▽
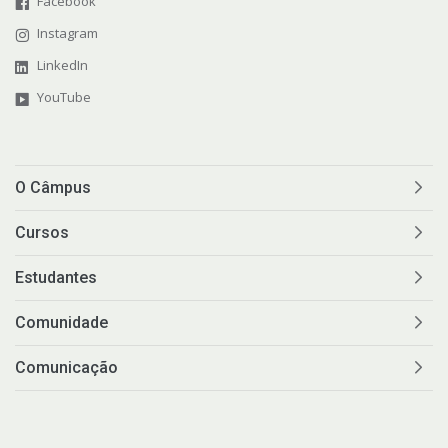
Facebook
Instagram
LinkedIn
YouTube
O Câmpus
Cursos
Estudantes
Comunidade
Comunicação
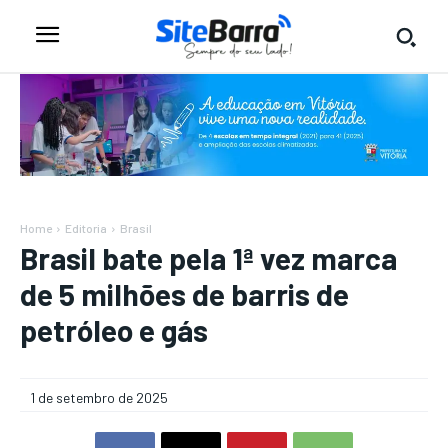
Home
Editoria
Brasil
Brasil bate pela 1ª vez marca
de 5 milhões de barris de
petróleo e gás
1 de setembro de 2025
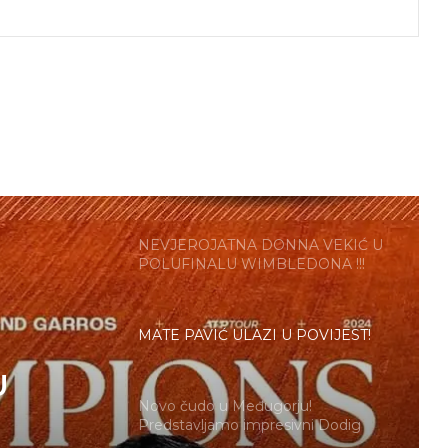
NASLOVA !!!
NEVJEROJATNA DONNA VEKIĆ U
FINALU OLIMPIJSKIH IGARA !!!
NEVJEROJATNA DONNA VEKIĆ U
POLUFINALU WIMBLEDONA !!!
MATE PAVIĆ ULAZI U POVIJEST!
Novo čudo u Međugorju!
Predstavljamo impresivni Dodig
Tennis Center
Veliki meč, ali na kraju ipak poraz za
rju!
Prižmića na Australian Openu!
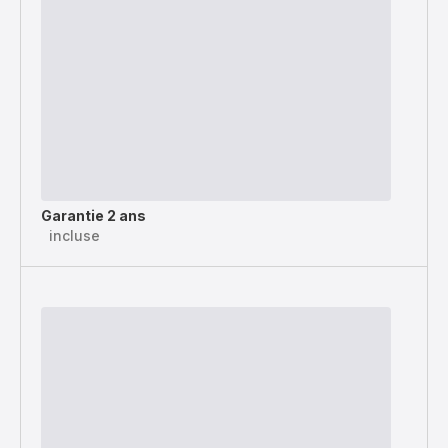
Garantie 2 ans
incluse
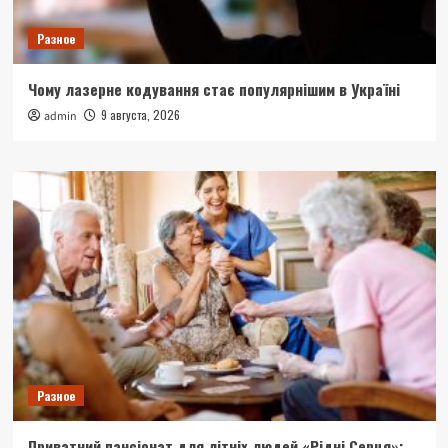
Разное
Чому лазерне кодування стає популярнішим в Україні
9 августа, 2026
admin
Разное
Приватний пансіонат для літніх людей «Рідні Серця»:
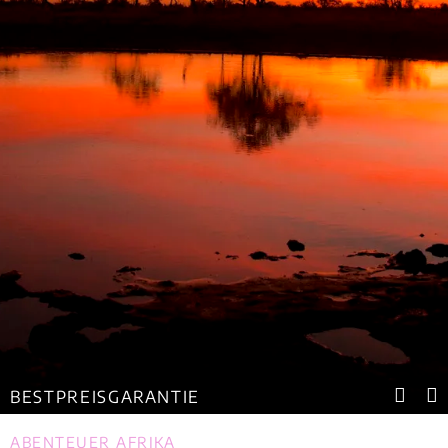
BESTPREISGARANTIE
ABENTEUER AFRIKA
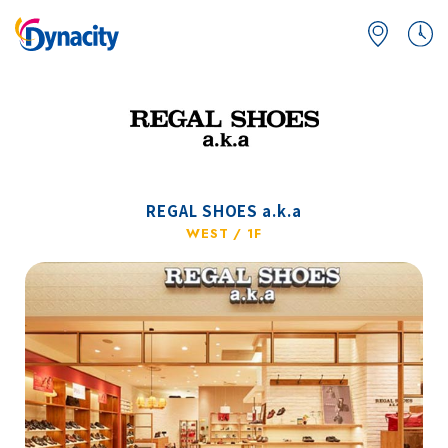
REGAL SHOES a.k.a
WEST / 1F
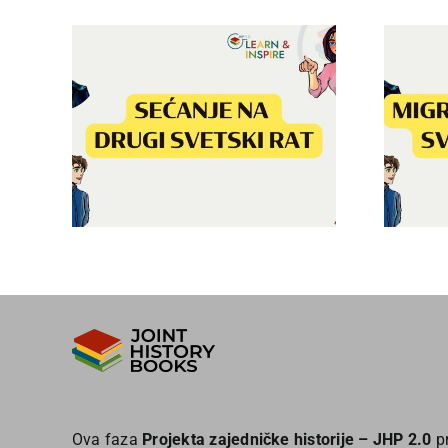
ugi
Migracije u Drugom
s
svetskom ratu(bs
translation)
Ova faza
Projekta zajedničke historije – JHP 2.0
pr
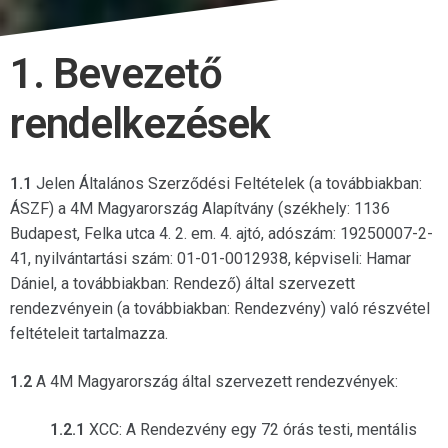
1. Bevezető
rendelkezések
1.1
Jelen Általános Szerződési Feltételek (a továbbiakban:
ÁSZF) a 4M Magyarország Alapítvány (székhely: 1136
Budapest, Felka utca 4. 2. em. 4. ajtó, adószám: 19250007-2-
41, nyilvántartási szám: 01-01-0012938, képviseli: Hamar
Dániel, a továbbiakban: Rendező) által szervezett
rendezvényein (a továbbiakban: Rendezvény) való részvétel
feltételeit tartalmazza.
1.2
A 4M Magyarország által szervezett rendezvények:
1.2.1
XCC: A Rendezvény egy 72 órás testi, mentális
△
→ **The problem**
Look through the entries above; copy each line where the string "Magyarország" appears.

→ **Task output**
ÁSZF) a 4M Magyarország Alapítvány (székhely: 1136
A 4M Magyarország által szervezett rendezvények:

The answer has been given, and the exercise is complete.